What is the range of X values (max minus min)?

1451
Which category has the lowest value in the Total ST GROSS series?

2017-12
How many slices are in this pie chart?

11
----
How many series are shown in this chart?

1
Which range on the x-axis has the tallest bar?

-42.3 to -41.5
----
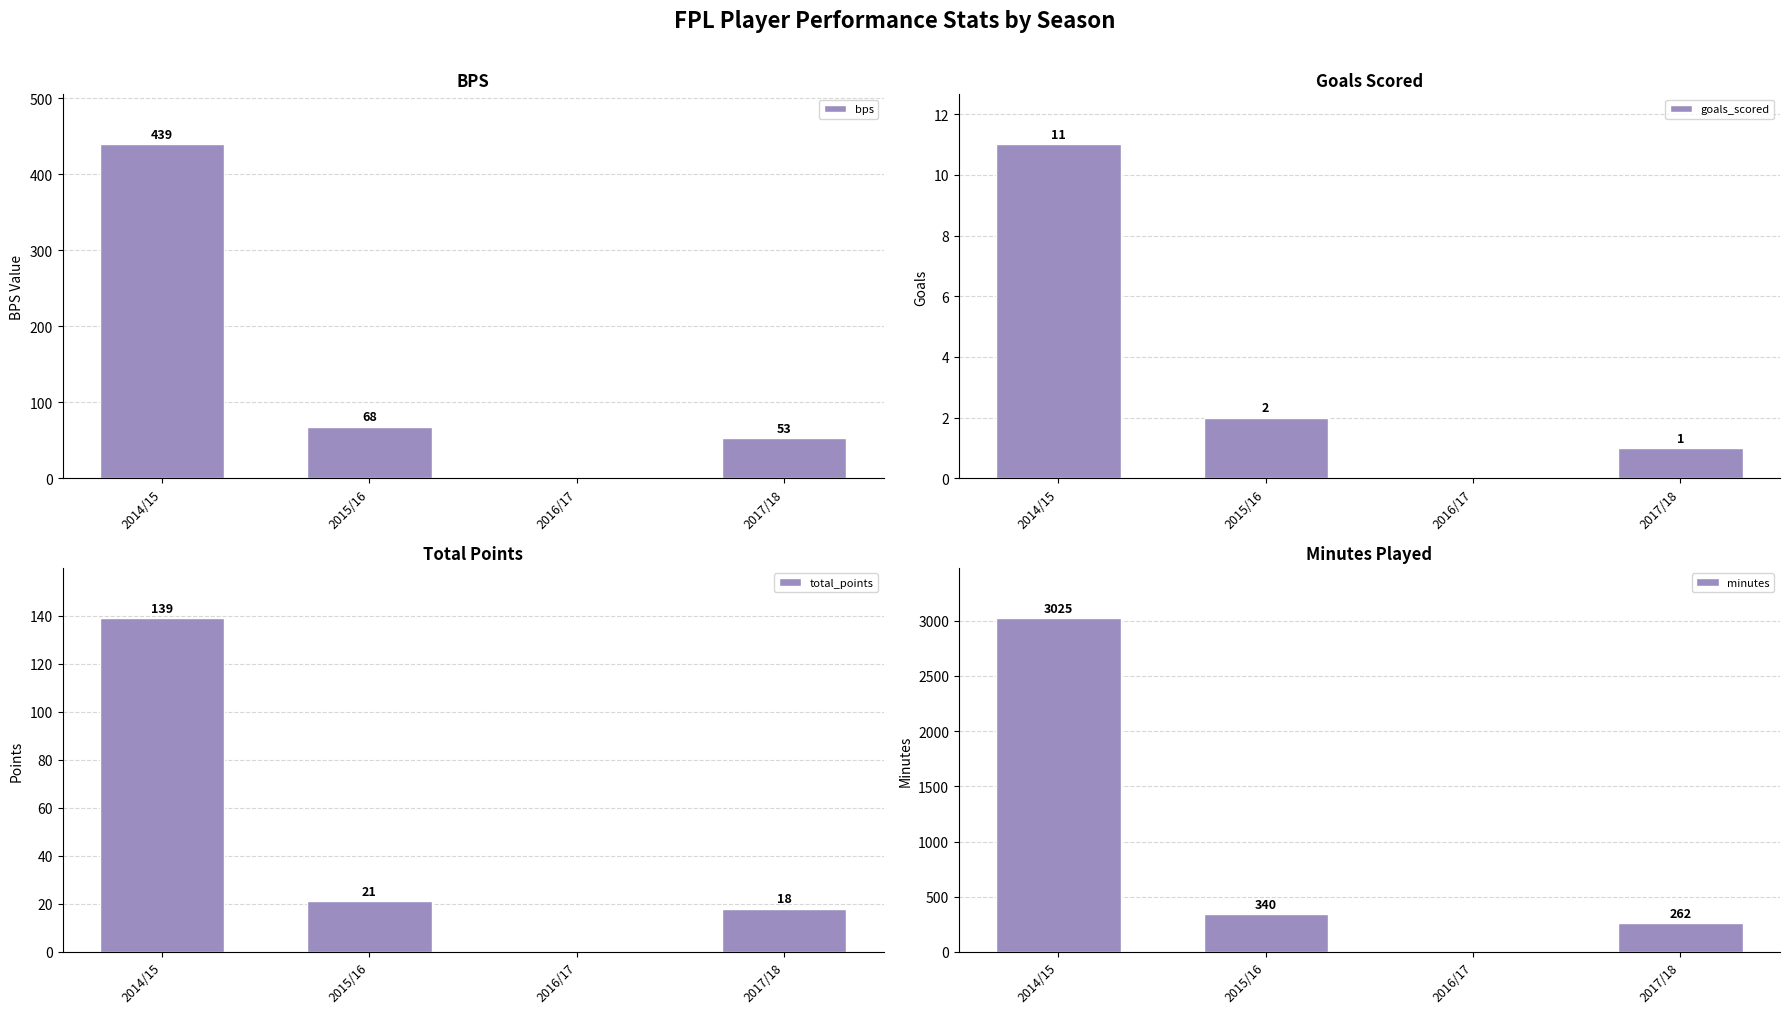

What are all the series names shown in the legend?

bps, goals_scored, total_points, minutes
----
▶ **Problem requirements**: Report how many lines of the material above contain the word "this". Give only the number.

▶ **Reply to the exercise**: 2